[EXERCISE GOAL]
Starting with the first line and ending with the line that holds "Ergebnis | Erläuterung |", repeat the material exactly.

____ INFORMATION PROVIDED

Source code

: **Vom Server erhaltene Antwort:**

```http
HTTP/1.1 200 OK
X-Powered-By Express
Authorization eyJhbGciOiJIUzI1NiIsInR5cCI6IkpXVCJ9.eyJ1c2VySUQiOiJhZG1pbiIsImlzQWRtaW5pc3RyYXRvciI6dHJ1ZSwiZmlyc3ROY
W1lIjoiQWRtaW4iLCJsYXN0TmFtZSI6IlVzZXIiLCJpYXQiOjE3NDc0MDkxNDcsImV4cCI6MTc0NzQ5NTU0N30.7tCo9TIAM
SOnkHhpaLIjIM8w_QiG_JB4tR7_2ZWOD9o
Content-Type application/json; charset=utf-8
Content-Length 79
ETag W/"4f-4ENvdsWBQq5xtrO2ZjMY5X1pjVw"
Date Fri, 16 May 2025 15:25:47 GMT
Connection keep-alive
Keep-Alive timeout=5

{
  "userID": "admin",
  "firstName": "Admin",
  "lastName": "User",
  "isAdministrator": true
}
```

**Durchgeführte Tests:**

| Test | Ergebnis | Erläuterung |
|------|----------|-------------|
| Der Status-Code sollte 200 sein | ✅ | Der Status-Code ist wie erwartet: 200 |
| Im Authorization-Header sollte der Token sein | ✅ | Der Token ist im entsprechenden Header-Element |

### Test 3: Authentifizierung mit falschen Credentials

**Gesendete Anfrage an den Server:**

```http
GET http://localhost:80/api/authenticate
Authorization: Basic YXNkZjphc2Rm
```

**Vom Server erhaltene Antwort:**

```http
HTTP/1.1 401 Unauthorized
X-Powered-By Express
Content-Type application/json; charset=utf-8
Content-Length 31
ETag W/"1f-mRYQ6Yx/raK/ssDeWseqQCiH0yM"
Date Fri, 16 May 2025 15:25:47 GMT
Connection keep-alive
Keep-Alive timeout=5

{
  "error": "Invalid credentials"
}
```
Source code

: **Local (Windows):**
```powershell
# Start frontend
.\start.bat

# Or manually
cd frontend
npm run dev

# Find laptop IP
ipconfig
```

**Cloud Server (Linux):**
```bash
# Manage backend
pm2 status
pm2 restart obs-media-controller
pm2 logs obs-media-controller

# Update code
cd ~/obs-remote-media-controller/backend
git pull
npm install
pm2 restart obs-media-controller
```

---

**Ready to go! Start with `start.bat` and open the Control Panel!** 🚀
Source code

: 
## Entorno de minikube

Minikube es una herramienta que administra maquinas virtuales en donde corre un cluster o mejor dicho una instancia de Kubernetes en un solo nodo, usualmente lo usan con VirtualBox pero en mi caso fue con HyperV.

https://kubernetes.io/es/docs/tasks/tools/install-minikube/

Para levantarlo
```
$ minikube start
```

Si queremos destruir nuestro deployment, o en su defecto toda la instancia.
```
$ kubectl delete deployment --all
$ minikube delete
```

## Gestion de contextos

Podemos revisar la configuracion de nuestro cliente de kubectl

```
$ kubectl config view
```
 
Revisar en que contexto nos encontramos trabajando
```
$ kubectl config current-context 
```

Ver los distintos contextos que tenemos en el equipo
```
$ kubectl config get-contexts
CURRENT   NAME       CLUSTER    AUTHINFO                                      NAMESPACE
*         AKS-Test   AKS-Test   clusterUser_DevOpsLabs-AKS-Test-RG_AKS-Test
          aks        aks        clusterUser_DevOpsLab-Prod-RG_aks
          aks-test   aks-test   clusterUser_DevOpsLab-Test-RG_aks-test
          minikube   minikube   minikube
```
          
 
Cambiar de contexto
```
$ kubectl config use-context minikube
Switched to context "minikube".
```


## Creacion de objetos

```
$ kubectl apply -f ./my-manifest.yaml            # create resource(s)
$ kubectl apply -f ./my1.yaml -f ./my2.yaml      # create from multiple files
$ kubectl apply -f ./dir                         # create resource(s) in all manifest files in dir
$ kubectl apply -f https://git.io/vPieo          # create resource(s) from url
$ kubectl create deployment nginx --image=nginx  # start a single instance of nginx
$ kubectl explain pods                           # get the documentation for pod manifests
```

________

[SOLVED PROBLEM]
Source code

: **Vom Server erhaltene Antwort:**

```http
HTTP/1.1 200 OK
X-Powered-By Express
Authorization eyJhbGciOiJIUzI1NiIsInR5cCI6IkpXVCJ9.eyJ1c2VySUQiOiJhZG1pbiIsImlzQWRtaW5pc3RyYXRvciI6dHJ1ZSwiZmlyc3ROY
W1lIjoiQWRtaW4iLCJsYXN0TmFtZSI6IlVzZXIiLCJpYXQiOjE3NDc0MDkxNDcsImV4cCI6MTc0NzQ5NTU0N30.7tCo9TIAM
SOnkHhpaLIjIM8w_QiG_JB4tR7_2ZWOD9o
Content-Type application/json; charset=utf-8
Content-Length 79
ETag W/"4f-4ENvdsWBQq5xtrO2ZjMY5X1pjVw"
Date Fri, 16 May 2025 15:25:47 GMT
Connection keep-alive
Keep-Alive timeout=5

{
  "userID": "admin",
  "firstName": "Admin",
  "lastName": "User",
  "isAdministrator": true
}
```

**Durchgeführte Tests:**

| Test | Ergebnis | Erläuterung |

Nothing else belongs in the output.